According to the U.S. Centers for Disease Control and Prevention, the flu virus is now widespread in 30 states and has impacted between 6-7 million people this season.
The flu can be an absolutely miserable time as the classic symptoms of fever, aches and chills can knock a person down for days.
But according to Dr. Susan Rehm, an infectious disease expert at Cleveland Clinic, there are certain risk factors, such as a person’s age, that can make it more likely to develop complications from the flu.
“For children ages 5 and under, the complication rate and the hospitalization rate is higher,” she said. “In fact, last year, 180 died of influenza, and 80 percent of those children had not been vaccinated.”
According to a recent report, less than 25 percent of U.S. adults are aware that having certain chronic health conditions can make a person more likely to develop complications from the flu.
Conditions such as asthma, heart disease, diabetes, kidney or liver disorders and obesity are among some of the most prevalent chronic conditions that can impact a person’s risk for flu complications.
Rehm said pregnant women are also at a high risk for complications from the flu, which is why the CDC recommends pregnant women receive a flu vaccination.
She said research shows that having the flu can even increase a person’s risk for heart attack.
One of the most common and dreaded complications from the flu is pneumonia, which is especially dangerous for the very young and the elderly.

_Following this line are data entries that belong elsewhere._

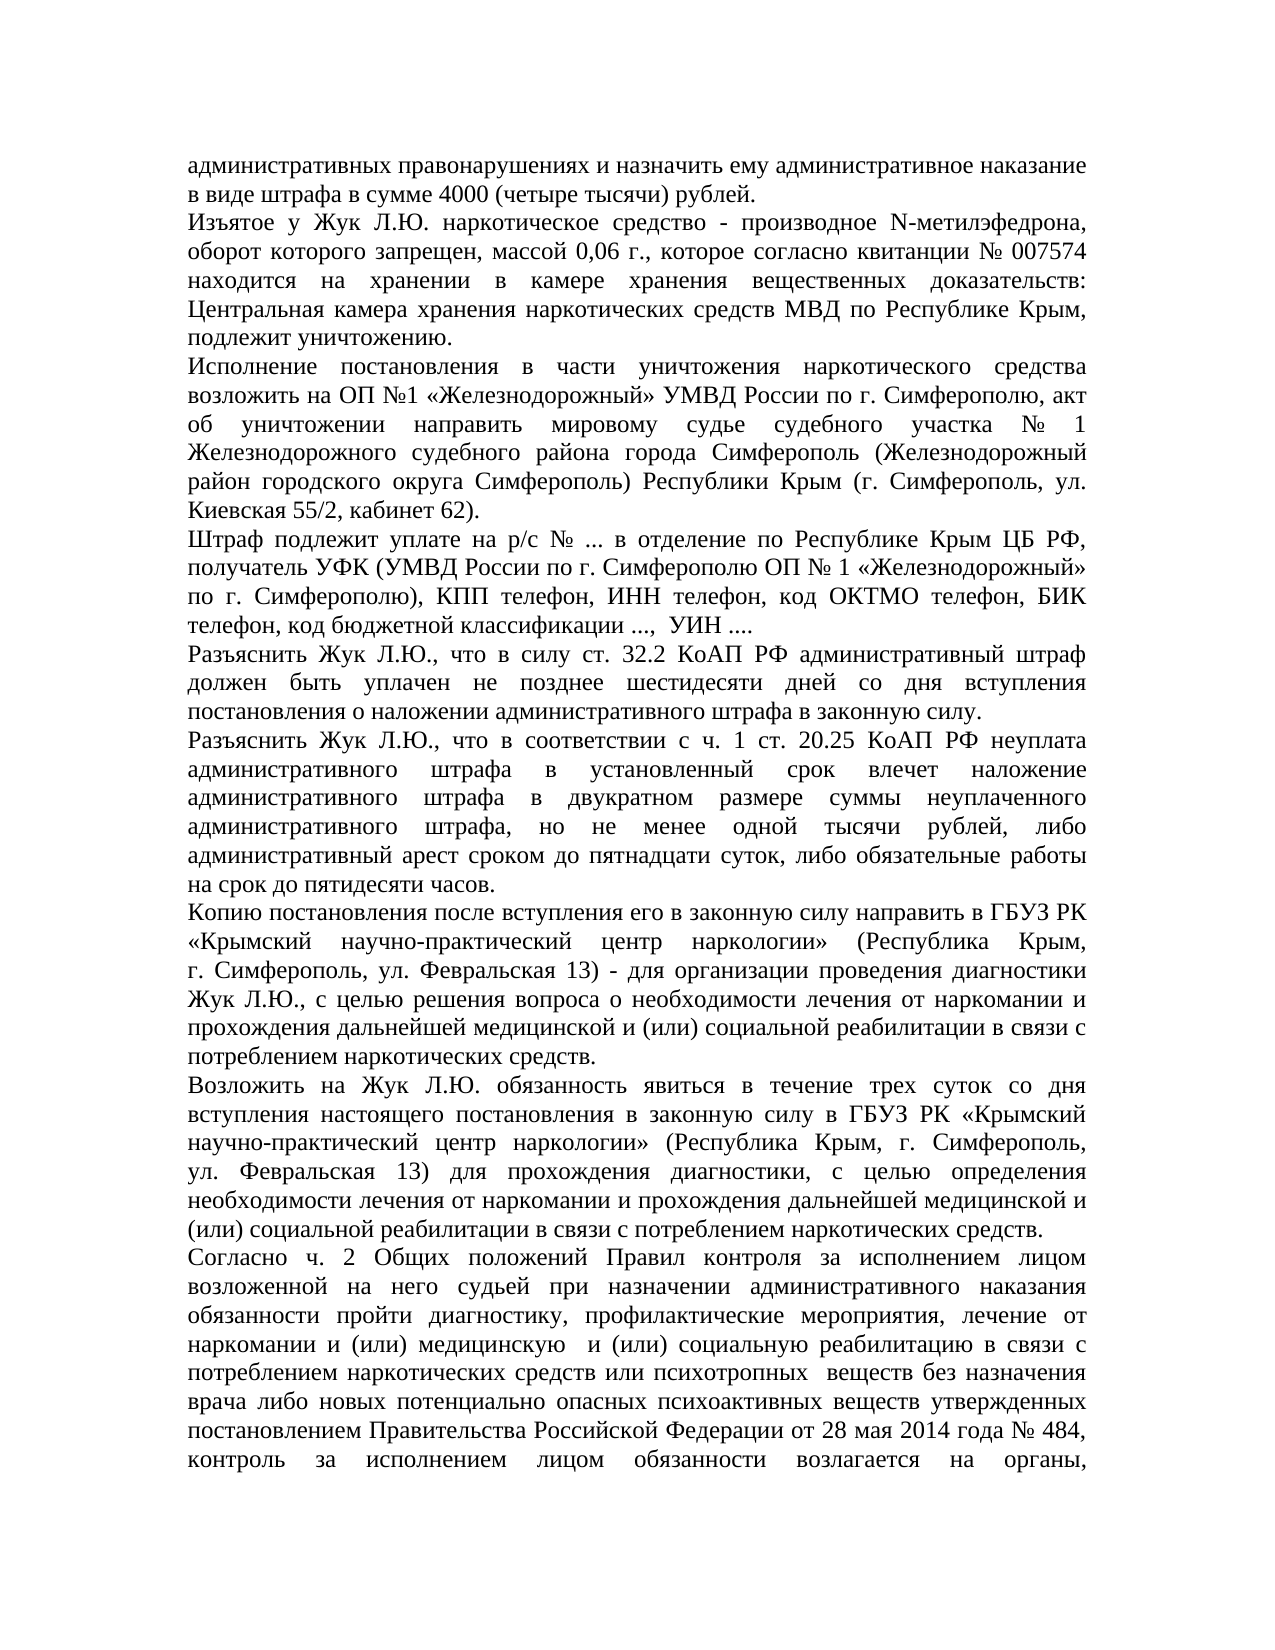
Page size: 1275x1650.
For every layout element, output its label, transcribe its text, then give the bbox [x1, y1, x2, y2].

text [187, 1242, 1087, 1472]
text Копию постановления после вступления его в законную силу направить в ГБУЗ РК «Крымский научно-практический центр наркологии» (Республика Крым, г. Симферополь, ул. Февральская 13) - для организации проведения диагностики Жук Л.Ю., с целью решения вопроса о необходимости лечения от наркомании и прохождения дальнейшей медицинской и (или) социальной реабилитации в связи с потреблением наркотических средств. [187, 897, 1087, 1070]
text Разъяснить Жук Л.Ю., что в соответствии с ч. 1 ст. 20.25 КоАП РФ неуплата административного штрафа в установленный срок влечет наложение административного штрафа в двукратном размере суммы неуплаченного административного штрафа, но не менее одной тысячи рублей, либо административный арест сроком до пятнадцати суток, либо обязательные работы на срок до пятидесяти часов. [187, 725, 1087, 897]
text Разъяснить Жук Л.Ю., что в силу ст. 32.2 КоАП РФ административный штраф должен быть уплачен не позднее шестидесяти дней со дня вступления постановления о наложении административного штрафа в законную силу. [187, 639, 1087, 725]
text Изъятое у Жук Л.Ю. наркотическое средство - производное N-метилэфедрона, оборот которого запрещен, массой 0,06 г., которое согласно квитанции № 007574 находится на хранении в камере хранения вещественных доказательств: Центральная камера хранения наркотических средств МВД по Республике Крым, подлежит уничтожению. [187, 207, 1087, 351]
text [187, 150, 1087, 207]
text Возложить на Жук Л.Ю. обязанность явиться в течение трех суток со дня вступления настоящего постановления в законную силу в ГБУЗ РК «Крымский научно-практический центр наркологии» (Республика Крым, г. Симферополь, ул. Февральская 13) для прохождения диагностики, с целью определения необходимости лечения от наркомании и прохождения дальнейшей медицинской и (или) социальной реабилитации в связи с потреблением наркотических средств. [187, 1070, 1087, 1242]
text Штраф подлежит уплате на р/с № ... в отделение по Республике Крым ЦБ РФ, получатель УФК (УМВД России по г. Симферополю ОП № 1 «Железнодорожный» по г. Симферополю), КПП телефон, ИНН телефон, код ОКТМО телефон, БИК телефон, код бюджетной классификации ..., УИН .... [187, 524, 1087, 639]
text Исполнение постановления в части уничтожения наркотического средства возложить на ОП №1 «Железнодорожный» УМВД России по г. Симферополю, акт об уничтожении направить мировому судье судебного участка № 1 Железнодорожного судебного района города Симферополь (Железнодорожный район городского округа Симферополь) Республики Крым (г. Симферополь, ул. Киевская 55/2, кабинет 62). [187, 351, 1087, 524]
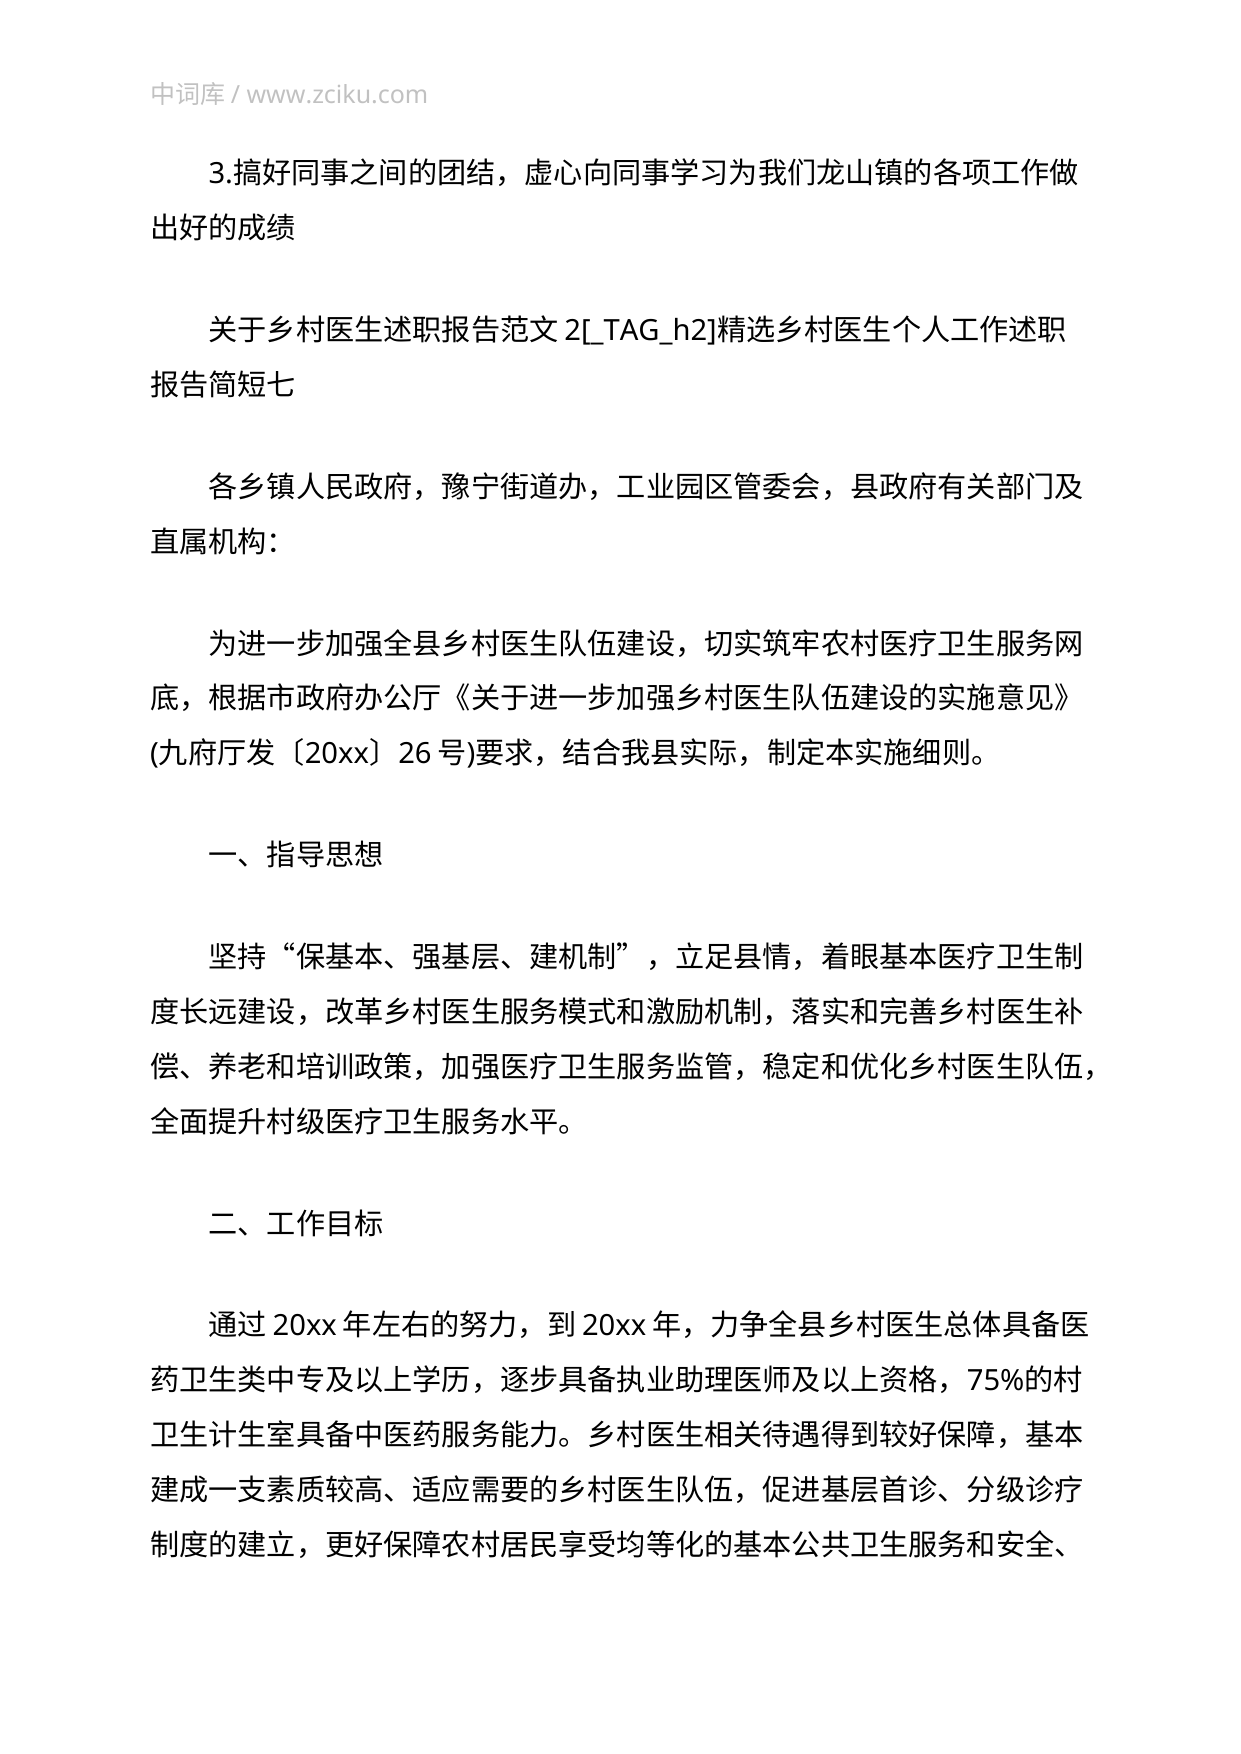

“A secondary bacterial infection, pneumonia, is a feared complication of influenza,” said Rehm. “In these cases, people often begin to feel better after their initial illness, and then they develop a fever, shortness of breath, a cough -- different symptoms -- and that is a sign to seek medical attention right away.”
Rehm said the most important thing that we can do to protect ourselves against the flu is to get an annual flu shot. She said even if you have an allergy to egg, you may still be able to get vaccinated, so it’s important to talk to your doctor.